======== Records

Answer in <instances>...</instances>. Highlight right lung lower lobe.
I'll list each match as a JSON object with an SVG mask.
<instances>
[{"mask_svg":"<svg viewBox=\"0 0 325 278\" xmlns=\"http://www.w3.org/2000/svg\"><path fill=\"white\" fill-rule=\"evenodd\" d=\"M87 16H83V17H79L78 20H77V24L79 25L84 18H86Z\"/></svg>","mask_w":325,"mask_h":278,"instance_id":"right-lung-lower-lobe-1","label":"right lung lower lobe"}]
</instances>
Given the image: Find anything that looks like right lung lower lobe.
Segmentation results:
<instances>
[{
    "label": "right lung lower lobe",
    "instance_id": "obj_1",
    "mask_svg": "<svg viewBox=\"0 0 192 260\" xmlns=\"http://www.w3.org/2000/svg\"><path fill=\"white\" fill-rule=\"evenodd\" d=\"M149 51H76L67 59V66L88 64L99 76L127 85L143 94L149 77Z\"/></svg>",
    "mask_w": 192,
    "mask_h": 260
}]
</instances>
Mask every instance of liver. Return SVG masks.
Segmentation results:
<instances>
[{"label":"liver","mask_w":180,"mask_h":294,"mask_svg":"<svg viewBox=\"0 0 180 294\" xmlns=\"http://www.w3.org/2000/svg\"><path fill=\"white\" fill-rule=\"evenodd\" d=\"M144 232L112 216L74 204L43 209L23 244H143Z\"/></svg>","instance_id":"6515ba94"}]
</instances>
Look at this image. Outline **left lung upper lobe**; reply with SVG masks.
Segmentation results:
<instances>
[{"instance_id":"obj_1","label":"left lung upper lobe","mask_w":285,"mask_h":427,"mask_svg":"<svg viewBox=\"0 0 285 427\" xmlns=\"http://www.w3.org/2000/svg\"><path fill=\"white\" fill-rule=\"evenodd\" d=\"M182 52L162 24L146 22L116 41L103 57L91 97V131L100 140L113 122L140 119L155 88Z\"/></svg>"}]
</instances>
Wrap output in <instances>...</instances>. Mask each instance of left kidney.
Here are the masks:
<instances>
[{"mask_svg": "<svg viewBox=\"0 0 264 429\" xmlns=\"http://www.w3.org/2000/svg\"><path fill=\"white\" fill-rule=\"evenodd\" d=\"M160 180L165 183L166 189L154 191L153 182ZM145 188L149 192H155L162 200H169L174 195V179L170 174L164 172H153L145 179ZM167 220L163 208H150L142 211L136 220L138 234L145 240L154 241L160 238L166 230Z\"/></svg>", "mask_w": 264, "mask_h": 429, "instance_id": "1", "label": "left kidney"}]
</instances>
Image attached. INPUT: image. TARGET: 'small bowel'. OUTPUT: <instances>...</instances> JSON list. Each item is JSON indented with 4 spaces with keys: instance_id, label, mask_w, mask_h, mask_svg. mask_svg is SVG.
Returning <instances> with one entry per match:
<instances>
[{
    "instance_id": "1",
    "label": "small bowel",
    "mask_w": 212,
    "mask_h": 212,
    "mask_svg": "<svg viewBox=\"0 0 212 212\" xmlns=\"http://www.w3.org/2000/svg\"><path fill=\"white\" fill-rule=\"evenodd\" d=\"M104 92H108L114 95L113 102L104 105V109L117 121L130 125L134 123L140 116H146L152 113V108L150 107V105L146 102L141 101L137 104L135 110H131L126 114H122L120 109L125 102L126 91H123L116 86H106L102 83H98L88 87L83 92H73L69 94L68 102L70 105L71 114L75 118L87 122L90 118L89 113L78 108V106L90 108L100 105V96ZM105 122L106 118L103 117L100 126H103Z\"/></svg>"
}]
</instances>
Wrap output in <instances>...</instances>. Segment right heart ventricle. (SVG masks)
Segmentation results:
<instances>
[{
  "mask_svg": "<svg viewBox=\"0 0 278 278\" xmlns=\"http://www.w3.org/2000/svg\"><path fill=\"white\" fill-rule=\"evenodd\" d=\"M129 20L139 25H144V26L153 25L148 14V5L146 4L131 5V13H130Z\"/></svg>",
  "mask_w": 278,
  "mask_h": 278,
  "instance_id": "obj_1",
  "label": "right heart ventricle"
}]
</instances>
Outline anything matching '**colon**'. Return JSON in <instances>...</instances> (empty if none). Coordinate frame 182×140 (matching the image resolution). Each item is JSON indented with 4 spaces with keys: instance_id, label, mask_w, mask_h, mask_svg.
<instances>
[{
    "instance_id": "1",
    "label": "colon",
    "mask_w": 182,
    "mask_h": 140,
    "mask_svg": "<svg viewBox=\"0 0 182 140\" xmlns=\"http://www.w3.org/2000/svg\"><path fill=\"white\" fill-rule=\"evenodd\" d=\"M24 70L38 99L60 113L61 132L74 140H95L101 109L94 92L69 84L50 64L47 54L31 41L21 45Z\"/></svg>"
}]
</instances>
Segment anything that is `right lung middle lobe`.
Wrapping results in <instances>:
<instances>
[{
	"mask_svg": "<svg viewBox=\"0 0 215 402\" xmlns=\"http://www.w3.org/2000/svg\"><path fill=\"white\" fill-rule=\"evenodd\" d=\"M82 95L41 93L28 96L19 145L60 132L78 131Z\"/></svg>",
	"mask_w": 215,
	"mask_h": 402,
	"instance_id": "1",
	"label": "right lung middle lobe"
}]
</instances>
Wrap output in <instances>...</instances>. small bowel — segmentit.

================
======== Records

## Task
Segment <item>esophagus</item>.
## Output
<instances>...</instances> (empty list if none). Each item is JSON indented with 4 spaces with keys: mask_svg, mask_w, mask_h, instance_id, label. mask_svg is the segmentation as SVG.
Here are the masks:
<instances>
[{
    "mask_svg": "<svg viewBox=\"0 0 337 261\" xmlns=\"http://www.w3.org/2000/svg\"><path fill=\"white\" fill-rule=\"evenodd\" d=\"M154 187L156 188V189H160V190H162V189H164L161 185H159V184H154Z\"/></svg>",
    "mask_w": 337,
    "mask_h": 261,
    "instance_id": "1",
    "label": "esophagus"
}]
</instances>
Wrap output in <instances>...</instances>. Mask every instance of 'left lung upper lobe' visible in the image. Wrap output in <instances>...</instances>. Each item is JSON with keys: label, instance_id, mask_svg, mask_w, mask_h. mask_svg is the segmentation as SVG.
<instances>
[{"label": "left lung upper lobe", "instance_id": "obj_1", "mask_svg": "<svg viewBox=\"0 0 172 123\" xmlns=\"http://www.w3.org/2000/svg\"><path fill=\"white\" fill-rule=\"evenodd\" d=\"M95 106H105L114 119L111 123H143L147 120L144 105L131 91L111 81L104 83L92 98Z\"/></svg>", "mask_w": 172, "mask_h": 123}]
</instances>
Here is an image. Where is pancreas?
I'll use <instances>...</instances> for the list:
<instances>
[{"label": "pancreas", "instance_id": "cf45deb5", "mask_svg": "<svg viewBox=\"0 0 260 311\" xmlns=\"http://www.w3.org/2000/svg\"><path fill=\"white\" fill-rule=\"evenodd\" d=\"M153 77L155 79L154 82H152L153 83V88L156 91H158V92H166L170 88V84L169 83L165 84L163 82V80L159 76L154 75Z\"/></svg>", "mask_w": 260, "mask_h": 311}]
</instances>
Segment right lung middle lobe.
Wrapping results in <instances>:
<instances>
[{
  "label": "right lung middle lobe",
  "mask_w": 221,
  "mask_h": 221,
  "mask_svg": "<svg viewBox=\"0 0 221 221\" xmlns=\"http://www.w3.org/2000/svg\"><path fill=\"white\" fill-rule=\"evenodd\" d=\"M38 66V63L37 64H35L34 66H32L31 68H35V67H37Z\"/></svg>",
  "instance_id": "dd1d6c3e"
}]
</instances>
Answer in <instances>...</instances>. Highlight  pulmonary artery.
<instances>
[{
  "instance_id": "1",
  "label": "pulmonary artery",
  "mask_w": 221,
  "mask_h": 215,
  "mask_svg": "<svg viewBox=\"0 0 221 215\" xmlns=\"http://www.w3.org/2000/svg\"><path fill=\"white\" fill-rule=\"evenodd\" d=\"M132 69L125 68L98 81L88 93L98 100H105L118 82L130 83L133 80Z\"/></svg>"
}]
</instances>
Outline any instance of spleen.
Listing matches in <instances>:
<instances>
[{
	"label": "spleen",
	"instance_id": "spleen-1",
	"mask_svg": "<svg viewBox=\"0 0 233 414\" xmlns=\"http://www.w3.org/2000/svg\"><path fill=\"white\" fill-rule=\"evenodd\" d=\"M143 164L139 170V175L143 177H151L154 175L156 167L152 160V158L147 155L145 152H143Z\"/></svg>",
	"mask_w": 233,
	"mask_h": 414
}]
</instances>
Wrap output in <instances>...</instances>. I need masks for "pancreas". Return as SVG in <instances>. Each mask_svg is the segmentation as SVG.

================
======== Records

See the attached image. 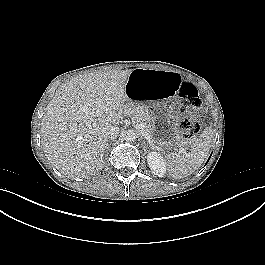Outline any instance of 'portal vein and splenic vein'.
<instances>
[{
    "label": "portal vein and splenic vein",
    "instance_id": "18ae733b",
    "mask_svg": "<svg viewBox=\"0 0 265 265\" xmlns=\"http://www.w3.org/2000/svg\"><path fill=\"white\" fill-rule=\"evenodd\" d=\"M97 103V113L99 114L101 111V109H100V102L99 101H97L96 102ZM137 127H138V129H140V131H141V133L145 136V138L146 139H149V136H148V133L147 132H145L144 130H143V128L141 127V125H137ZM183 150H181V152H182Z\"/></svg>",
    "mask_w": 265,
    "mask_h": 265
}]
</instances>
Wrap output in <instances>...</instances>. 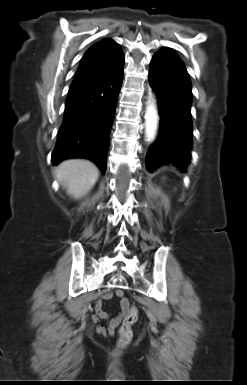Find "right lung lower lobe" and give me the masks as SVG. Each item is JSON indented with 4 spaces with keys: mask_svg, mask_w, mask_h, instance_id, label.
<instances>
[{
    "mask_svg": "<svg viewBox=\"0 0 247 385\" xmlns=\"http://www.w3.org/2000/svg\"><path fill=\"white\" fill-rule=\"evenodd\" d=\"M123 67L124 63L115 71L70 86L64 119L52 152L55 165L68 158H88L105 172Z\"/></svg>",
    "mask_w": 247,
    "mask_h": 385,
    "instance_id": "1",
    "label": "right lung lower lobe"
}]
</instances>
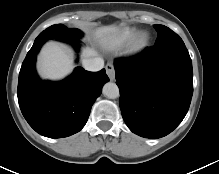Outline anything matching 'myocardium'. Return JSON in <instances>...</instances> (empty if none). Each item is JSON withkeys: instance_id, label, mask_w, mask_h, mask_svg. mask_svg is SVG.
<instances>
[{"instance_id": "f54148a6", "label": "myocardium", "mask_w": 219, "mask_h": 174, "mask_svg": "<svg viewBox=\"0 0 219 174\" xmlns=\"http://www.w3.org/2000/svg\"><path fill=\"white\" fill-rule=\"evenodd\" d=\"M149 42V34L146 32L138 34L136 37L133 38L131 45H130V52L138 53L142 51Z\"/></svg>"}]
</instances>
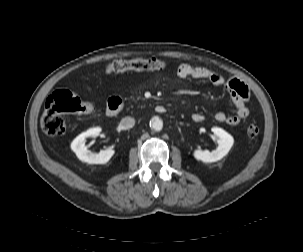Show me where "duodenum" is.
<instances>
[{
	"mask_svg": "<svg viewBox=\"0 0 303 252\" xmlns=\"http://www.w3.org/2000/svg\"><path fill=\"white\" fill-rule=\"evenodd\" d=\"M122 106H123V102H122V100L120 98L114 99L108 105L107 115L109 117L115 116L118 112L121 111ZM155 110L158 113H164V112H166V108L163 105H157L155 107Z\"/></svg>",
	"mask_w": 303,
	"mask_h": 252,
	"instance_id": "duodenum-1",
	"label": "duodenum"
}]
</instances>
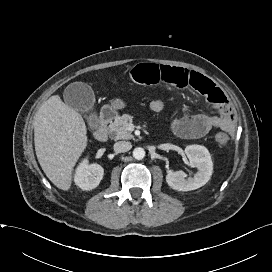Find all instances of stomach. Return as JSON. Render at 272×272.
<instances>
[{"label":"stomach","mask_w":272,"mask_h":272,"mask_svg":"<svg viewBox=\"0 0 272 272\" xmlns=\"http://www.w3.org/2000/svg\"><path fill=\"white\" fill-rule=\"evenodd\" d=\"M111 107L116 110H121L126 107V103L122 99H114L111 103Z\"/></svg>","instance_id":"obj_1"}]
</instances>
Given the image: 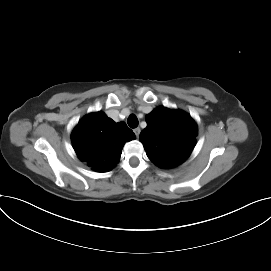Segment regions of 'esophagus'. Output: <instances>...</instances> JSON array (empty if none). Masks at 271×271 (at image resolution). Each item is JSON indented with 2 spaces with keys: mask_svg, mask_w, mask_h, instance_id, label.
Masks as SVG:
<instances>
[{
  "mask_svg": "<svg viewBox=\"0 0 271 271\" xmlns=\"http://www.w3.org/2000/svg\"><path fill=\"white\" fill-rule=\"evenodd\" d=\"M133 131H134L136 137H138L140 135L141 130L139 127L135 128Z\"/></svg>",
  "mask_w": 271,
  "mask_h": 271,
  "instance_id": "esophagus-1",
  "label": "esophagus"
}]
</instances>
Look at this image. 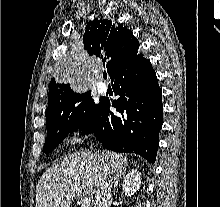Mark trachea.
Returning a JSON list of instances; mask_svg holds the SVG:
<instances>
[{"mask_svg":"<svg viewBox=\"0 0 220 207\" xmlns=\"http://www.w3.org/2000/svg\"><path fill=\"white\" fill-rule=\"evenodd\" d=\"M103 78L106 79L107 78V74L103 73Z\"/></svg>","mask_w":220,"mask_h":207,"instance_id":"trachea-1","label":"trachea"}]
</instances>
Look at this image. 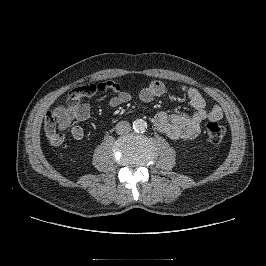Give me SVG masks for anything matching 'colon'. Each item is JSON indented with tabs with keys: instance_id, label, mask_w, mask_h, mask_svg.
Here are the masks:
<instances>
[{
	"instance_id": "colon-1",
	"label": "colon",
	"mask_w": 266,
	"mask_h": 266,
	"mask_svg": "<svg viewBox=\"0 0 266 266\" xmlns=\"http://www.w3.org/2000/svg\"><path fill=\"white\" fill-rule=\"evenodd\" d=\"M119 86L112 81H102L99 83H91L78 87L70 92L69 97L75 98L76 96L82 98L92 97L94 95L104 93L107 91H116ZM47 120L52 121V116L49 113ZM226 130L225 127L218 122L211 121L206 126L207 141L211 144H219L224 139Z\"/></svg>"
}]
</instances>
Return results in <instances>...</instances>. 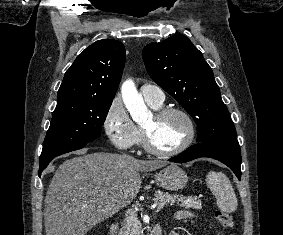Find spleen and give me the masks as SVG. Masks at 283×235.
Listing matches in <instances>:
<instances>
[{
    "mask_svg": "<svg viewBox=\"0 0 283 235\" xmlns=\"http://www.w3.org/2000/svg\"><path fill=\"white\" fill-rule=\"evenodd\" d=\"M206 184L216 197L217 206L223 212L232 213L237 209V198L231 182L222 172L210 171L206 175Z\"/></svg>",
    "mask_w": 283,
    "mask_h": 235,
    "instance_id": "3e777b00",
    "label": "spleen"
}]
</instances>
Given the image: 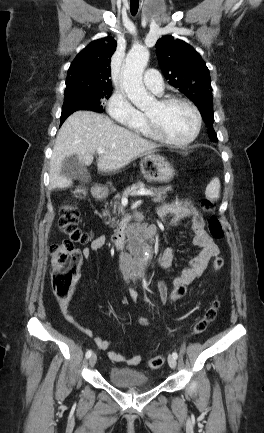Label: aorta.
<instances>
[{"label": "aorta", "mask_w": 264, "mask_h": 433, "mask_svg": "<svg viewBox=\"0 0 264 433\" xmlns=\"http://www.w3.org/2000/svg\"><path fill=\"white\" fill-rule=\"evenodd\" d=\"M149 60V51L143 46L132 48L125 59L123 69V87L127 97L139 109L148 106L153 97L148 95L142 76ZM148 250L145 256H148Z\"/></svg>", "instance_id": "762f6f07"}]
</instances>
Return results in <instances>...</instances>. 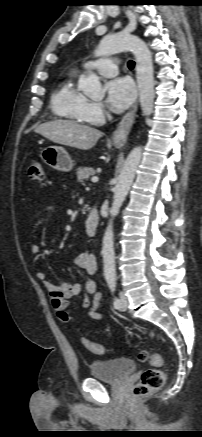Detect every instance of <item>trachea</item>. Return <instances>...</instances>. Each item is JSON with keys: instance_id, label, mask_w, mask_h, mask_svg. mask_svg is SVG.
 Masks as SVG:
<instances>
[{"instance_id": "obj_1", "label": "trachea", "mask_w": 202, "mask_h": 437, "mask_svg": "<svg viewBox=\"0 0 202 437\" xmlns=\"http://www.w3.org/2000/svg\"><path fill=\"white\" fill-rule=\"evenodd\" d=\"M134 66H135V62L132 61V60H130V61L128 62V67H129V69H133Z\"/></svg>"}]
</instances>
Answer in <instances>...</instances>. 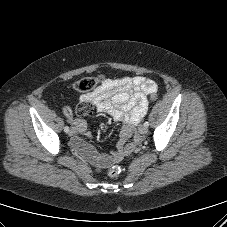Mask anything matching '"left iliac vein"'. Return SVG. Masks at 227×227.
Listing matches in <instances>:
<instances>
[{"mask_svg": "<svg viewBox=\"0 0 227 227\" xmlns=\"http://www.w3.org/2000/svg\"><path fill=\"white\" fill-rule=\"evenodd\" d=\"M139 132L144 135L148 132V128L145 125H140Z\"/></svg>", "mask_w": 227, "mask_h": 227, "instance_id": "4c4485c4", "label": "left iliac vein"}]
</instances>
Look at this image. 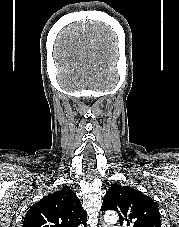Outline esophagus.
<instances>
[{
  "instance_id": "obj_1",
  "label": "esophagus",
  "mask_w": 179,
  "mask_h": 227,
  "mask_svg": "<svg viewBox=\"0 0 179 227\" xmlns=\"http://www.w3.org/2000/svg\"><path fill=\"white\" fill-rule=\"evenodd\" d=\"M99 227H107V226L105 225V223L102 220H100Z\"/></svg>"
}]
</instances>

================

▶ **The exercise**
Rewrite the entries from the line with "Outline anything matching '**colon**'." to the line with "Wrap output in <instances>...</instances>. small", changing "Outline" to "Delineate" and leaving everything else untouched.

▶ **Answer**
Delineate anything matching '**colon**'. Return JSON in <instances>...</instances> (empty if none). Coordinate frame 182×140 (matching the image resolution). Each item is JSON indented with 4 spaces with keys: instance_id, label, mask_w, mask_h, mask_svg.
<instances>
[{
    "instance_id": "1",
    "label": "colon",
    "mask_w": 182,
    "mask_h": 140,
    "mask_svg": "<svg viewBox=\"0 0 182 140\" xmlns=\"http://www.w3.org/2000/svg\"><path fill=\"white\" fill-rule=\"evenodd\" d=\"M24 70L38 99L60 113L61 132L74 140H95L101 109L94 92L69 84L50 64L47 54L31 41L21 45Z\"/></svg>"
}]
</instances>
Segment anything that is `right lung middle lobe`.
Wrapping results in <instances>:
<instances>
[{
	"mask_svg": "<svg viewBox=\"0 0 215 402\" xmlns=\"http://www.w3.org/2000/svg\"><path fill=\"white\" fill-rule=\"evenodd\" d=\"M82 95L41 93L28 96L19 145L60 132L78 131Z\"/></svg>",
	"mask_w": 215,
	"mask_h": 402,
	"instance_id": "1",
	"label": "right lung middle lobe"
}]
</instances>
Wrap output in <instances>...</instances>. small bowel — segmentit.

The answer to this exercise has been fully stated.